The Committee on Temporary Shelter could soon find that out. COTS has scheduled a briefing for local residents on Thursday evening about its plans to open a daytime services facility for homeless Vermonters and to build up to 16 low-income housing units at a site steps from the southern end of Lakeview Terrace.
Neighbors will be holding their own meeting Wednesday evening to discuss the project and to prepare questions for COTS director Rita Markley. If past experience is a reliable guide, she can expect to encounter a certain skepticism — and possibly protracted opposition.
Some Lakeview Terrace homeowners fought long and hard to block a an upscale 25-unit condominium that Mayor Miro Weinberger's development company sought to construct at the northern end of their enclave. The Packard Lofts project was completed this summer — eight years after it was proposed.
The liberal views of many residents of Lakeview Terrace could, however, result in a less hostile reception to COTS' plan than what was accorded to the Packard Lofts development.

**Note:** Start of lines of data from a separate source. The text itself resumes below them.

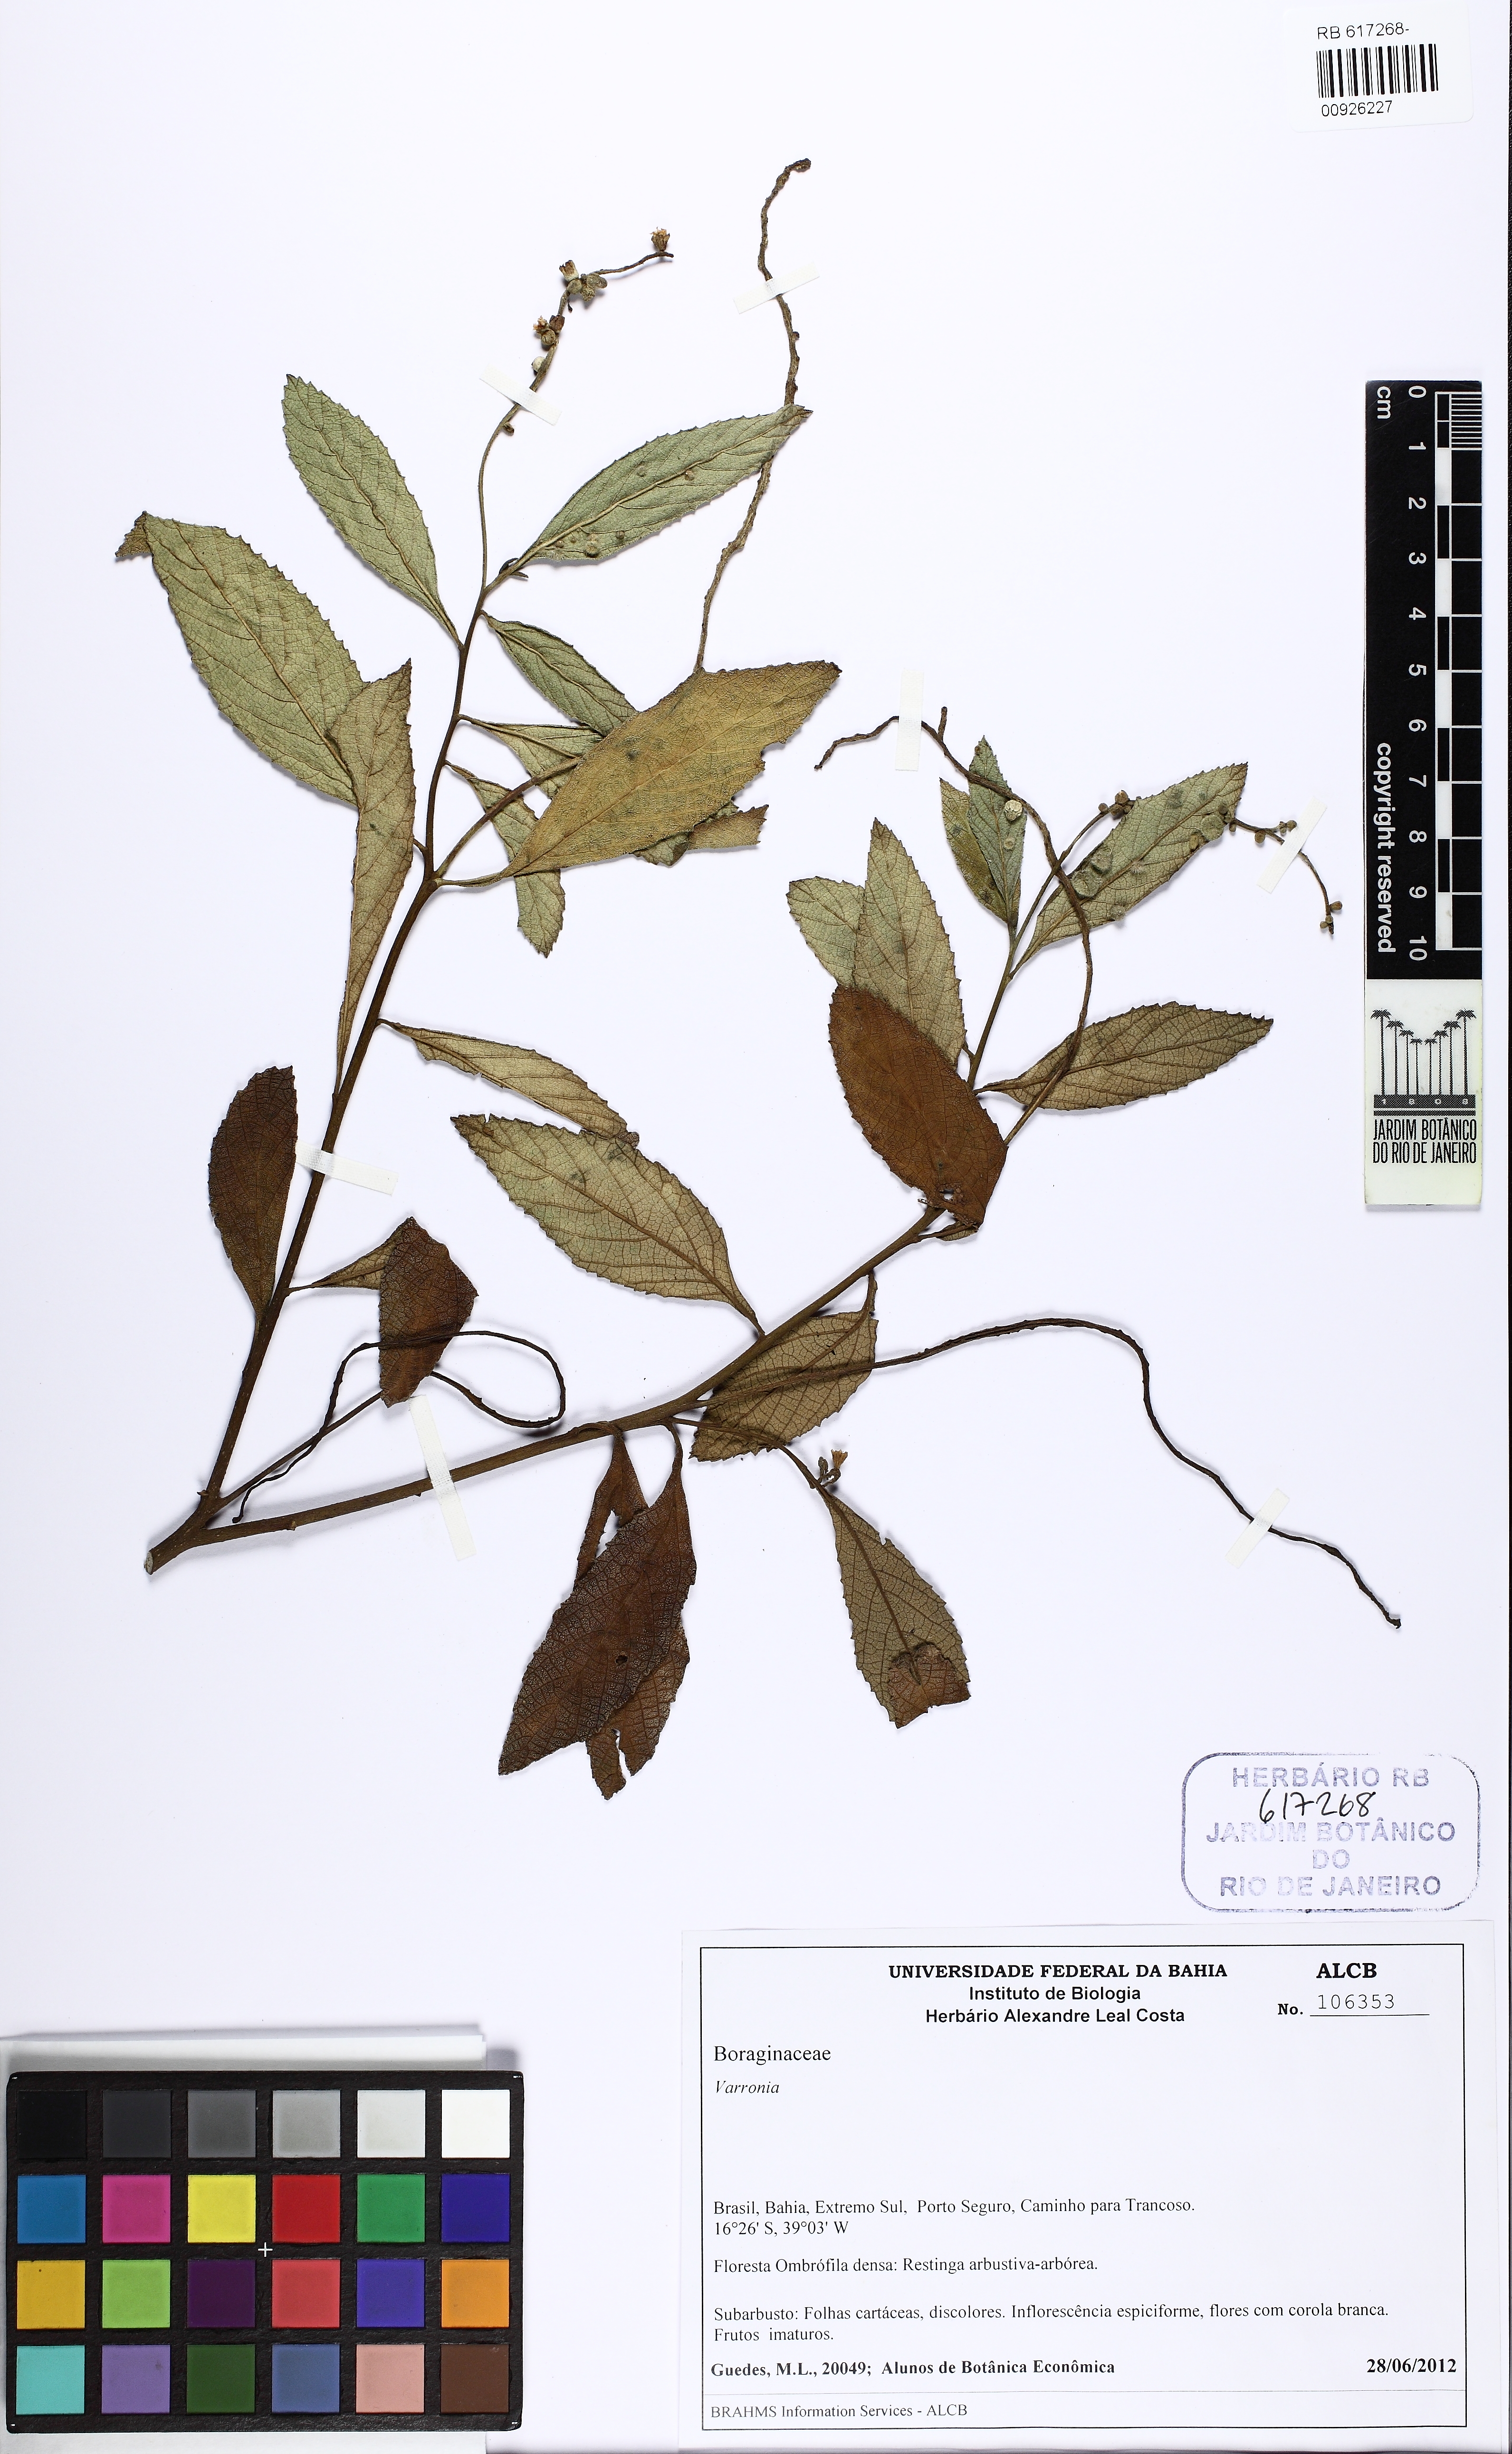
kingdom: Plantae
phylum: Tracheophyta
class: Magnoliopsida
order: Boraginales
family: Cordiaceae
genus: Varronia
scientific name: Varronia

There may be reluctance to engage in a battle with an organization with a record of assisting vulnerable individuals and families.
"I want to separate fears from reality," Markley said on Monday. "I don't want what happened with Packard Lofts to happen with us."
She noted that COTS has been able to build new facilities and to carry out major renovations of existing service centers without controversy. That's in part because the organization operates discreetly, Markley said, noting that COTS doesn't emblazon its name on its buildings. "We have a large and gorgeous new building on West Canal Street in Winooski, and you'd never know it was us," she said.
COTS is able to be a good neighbor, she added, because its clients seldom cause public disruptions. The group successfully ran its daystation program at South Winooski Avenue and King Street — a short distance from Edmunds elementary and middle schools — until the facility was destroyed in flooding in July 2012, Markley noted. The below-grade site is no longer considered safe for occupants.
COTS' administrative offices have been situated at 95 North Avenue — about 50 yards from Lakeview Terrace — since it purchased that three-story clapboard building from Burlington College three years ago. Maggie Sherman, owner of a bed and breakfast on Lakeview Terrace, says Markley indicated at that time that COTS would not be providing services at this location.
That recollection is incorrect, Markley responded. COTS said three years ago that it might offer educational and family services at 95 North Avenue, "though we also said we weren't going to operate a shelter there," Markley said on Monday.
COTS has been basing its daystation in a local church since the flooding 18 months ago, but it now needs to find a permanent home, Markley said. A search for rental or for-sale properties that would be suitable for a daystation produced only options that COTS could not afford, the director added. Space is available at the facility it already owns at the intersection of North Avenue and North Street, she noted.
Housing for low-income Burlingtonians is desperately needed now, Markley added, due to sharp cuts in the federal Section 8 program brought by the federal budget cuts known as sequestration. As Seven Days reported in August, Vermont housing officials are being forced to remove about 775 households from the program that subsidizes rents for thousands of poor Vermonters.
Burlington architect Mannie Lionni, at whose Lakeview Terrace home the Wednesday evening meeting will take place, says he has "mixed feelings" about the COTS project. He wants to hear more about it before forming an opinion, Lionni added. The gathering of neighbors is not intended to plan opposition to the COTS proposal, he said.
B&B owner Sherman offered the same perspective. "From what I know of it now, it doesn't seem like it would be intrusive," she said on Monday. "But I don't want to judge until I hear what's coming right from the horse's mouth."